Emotion-Driven Parameter Control
Chatterbox exposes two key parameters that we manipulate based on detected emotions:
Exaggeration Parameter
Controls pitch variance and expressiveness:
- Low values (0.2-0.4): Subdued, empathetic tone — appropriate for sadness or concern
- High values (0.7-0.9): Energetic, enthusiastic tone — appropriate for excitement or encouragement
CFG Weight
Controls the “tightness” of adherence to the base voice:
- High values (>0.7): Crisp, robotic clarity — useful for factual information
- Low values (0.3-0.5): Introduces human “imperfections” like subtle breathiness and micro-pauses
The Key Distinction
Most TTS systems infer tone from punctuation and text patterns. An exclamation mark triggers excitement; a question mark triggers upward inflection.

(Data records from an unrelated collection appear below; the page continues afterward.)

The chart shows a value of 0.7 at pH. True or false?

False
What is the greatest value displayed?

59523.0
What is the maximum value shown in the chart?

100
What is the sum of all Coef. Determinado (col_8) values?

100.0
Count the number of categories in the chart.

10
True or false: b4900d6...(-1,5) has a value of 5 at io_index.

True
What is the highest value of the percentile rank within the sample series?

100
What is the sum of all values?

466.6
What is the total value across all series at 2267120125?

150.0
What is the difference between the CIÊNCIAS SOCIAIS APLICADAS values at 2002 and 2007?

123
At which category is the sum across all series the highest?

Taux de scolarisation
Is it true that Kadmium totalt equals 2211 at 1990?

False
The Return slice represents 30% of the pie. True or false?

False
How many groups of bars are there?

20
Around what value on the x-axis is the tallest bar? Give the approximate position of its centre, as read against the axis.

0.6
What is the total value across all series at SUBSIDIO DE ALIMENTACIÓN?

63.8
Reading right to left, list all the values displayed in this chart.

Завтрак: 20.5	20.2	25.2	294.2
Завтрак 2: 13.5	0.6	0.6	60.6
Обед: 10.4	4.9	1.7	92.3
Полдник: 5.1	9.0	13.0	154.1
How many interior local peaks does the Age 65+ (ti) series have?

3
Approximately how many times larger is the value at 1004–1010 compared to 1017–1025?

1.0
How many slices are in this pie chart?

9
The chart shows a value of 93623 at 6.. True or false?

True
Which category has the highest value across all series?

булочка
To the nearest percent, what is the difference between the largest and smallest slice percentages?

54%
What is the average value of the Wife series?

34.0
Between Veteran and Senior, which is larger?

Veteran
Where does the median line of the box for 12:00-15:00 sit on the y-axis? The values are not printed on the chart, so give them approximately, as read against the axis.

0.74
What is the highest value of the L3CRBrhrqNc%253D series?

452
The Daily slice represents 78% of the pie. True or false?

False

NesterAI decouples text from tone entirely. We apply what we call “mathematically induced tremor” — subtle variations based on the detected emotional state, independent of the text content. This means the same sentence can be delivered with genuine concern or matter-of-fact neutrality, depending on the conversational context.
Results and Validation
The architecture validates our core hypothesis: emotional voice AI doesn’t require expensive infrastructure. By optimizing three decoupled systems — each for its specific requirements — we achieved:
- Sub-1.5 second end-to-end latency
- Genuine emotional awareness through parallel audio analysis
- Natural-sounding empathy via dynamic TTS modulation
- Startup-friendly costs through efficient provider selection
What’s Next
This architecture is now powering production voice AI systems at Nester Labs, including healthcare intake coordinators and customer service applications. We’re continuing to refine the emotion detection models and exploring multi-modal approaches that incorporate visual cues.
The broader insight: empathetic AI isn’t about bigger models or more compute. It’s about thoughtful architecture that processes the right signals at the right time.